Record petrol prices appear to have spurred hundreds of thousands of Germans to ditch their cars for the train, a trend that has buoyed state railway Deutsche Bahn ahead of this autumn’s flotation of its train operations.
Hartmut Mehdorn, chief executive of the Bahn and newly carved-out subsidiary Deutsche Bahn Mobility and Logistics, said the group carried 941m passengers in the first half of the year, 30m more than in the same period last year.
The record figure – which equates to an average of 165,000 more train journeys a day – came as car drivers and airline operators struggled with oil-related annual price rises of 80 per cent. In comparison, Deutsche Bahn’s electricity costs rose only half.
The company said the distance travelled by Germans in their cars in the first six months of the year had fallen 1.5 per cent, while the distance travelled with DBML and its rivals had risen 1.4 per cent.
With business at Europe’s largest rail-freight operation also showing few signs of fallout from the global economic slowdown, the Bahn said DBML’s full-year results should improve on last year, when it made €1bn in net profit on €31bn in sales.
Mr Mehdorn refused to say when a planned 24.9 per cent of DBML would be sold – advisers have considered late October or early November.

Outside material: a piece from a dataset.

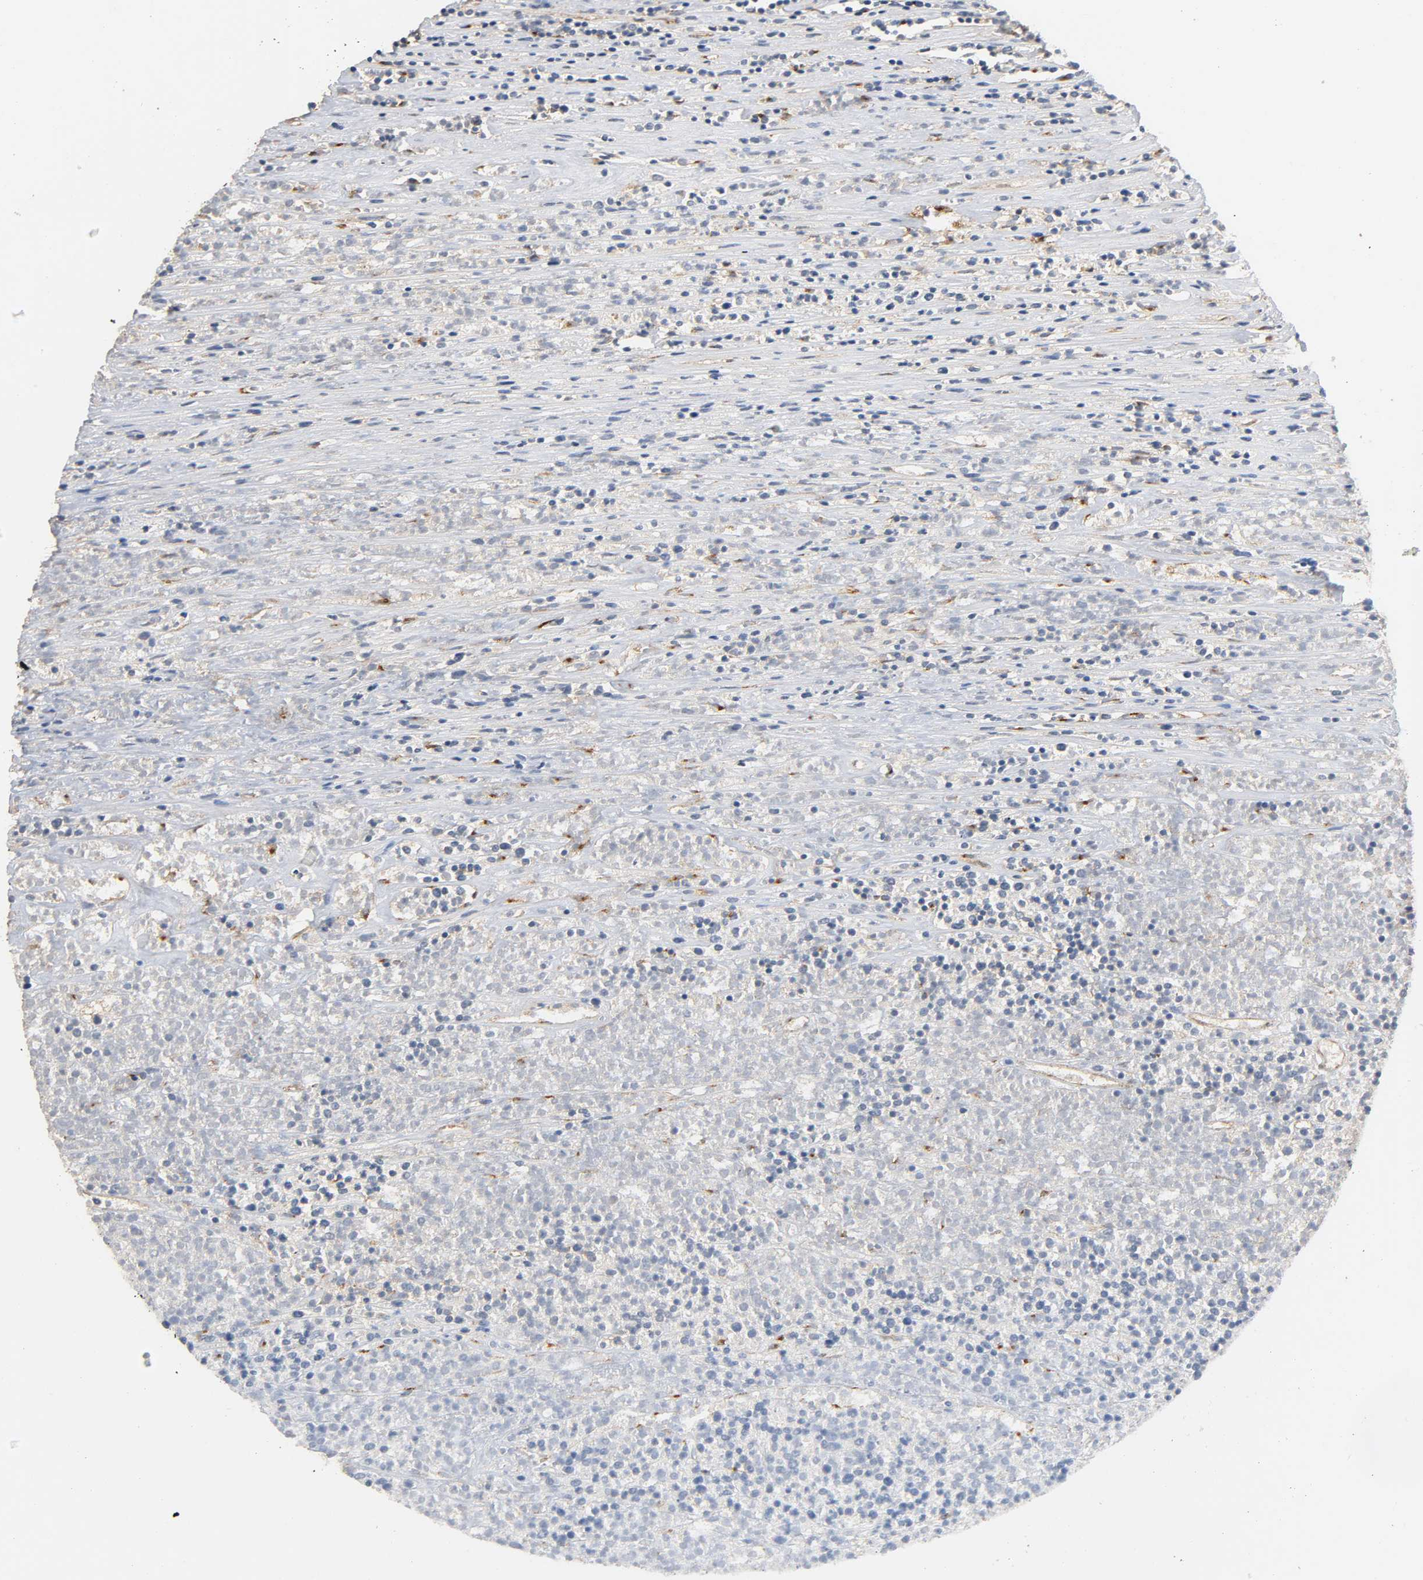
{"staining": {"intensity": "negative", "quantity": "none", "location": "none"}, "tissue": "lymphoma", "cell_type": "Tumor cells", "image_type": "cancer", "snomed": [{"axis": "morphology", "description": "Malignant lymphoma, non-Hodgkin's type, High grade"}, {"axis": "topography", "description": "Lymph node"}], "caption": "Immunohistochemistry (IHC) of human lymphoma reveals no expression in tumor cells.", "gene": "IFITM3", "patient": {"sex": "female", "age": 73}}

But he said a recent tour of potential investors had shown that appetite was still good.
Internal growth and acquisitions – such as the purchase of UK freight operator EWS – boosted first-half sales 6.8 per cent to €16.2bn ($23.8bn). Net profit grew 5.4 per cent to €915m.
In spite of first encounters with economic ripples in the wake of financial market woes, Mr Mehdorn said “freight traffic continues to perform very well”. Were it not for bottlenecks at European ports, DBML “could transport even more” cargo, he said.
But Mr Mehdorn cautioned that DBML would not escape all adverse effects. He said freight growth had slowed, last year’s electricity bill of €2bn was likely to rise and engine drivers had achieved big wage rises after a strike.